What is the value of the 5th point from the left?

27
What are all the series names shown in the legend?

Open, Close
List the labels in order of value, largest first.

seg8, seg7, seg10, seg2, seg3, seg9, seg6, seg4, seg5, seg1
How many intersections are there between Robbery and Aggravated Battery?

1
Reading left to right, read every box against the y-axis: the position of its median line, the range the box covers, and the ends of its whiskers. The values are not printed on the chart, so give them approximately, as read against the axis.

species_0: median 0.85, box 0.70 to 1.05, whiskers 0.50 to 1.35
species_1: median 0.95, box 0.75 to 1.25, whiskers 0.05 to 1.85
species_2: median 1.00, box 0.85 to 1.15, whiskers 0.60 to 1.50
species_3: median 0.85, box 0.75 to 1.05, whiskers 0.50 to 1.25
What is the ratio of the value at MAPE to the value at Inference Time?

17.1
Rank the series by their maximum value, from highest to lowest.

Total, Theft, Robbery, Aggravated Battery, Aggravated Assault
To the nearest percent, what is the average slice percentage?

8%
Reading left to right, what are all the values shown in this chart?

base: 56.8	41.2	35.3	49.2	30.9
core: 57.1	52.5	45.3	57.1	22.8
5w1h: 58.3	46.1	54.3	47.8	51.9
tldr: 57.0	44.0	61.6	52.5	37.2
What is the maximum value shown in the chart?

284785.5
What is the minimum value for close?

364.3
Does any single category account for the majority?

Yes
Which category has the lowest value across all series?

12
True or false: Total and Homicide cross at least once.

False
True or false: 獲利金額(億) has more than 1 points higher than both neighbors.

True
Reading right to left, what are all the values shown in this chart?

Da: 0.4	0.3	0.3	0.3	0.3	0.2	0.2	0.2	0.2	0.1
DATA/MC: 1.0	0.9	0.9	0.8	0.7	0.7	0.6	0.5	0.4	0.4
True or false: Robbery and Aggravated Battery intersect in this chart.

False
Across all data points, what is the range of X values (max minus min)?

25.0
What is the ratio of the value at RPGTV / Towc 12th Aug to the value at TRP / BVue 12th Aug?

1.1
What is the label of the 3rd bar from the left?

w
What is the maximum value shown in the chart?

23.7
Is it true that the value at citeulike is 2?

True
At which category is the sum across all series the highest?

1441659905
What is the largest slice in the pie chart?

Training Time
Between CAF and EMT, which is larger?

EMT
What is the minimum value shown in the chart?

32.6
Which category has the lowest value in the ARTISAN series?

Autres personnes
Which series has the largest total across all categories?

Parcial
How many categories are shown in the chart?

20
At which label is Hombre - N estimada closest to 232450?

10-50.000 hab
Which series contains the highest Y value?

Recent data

- YOUR TASK
Rewrite the lines from the first one through the line with "How many intersections", switching "labels" to "categories" and leaving everything else as it is.

- WORKED SOLUTION
What is the value of the 5th point from the left?

27
What are all the series names shown in the legend?

Open, Close
List the categories in order of value, largest first.

seg8, seg7, seg10, seg2, seg3, seg9, seg6, seg4, seg5, seg1
How many intersections are there between Robbery and Aggravated Battery?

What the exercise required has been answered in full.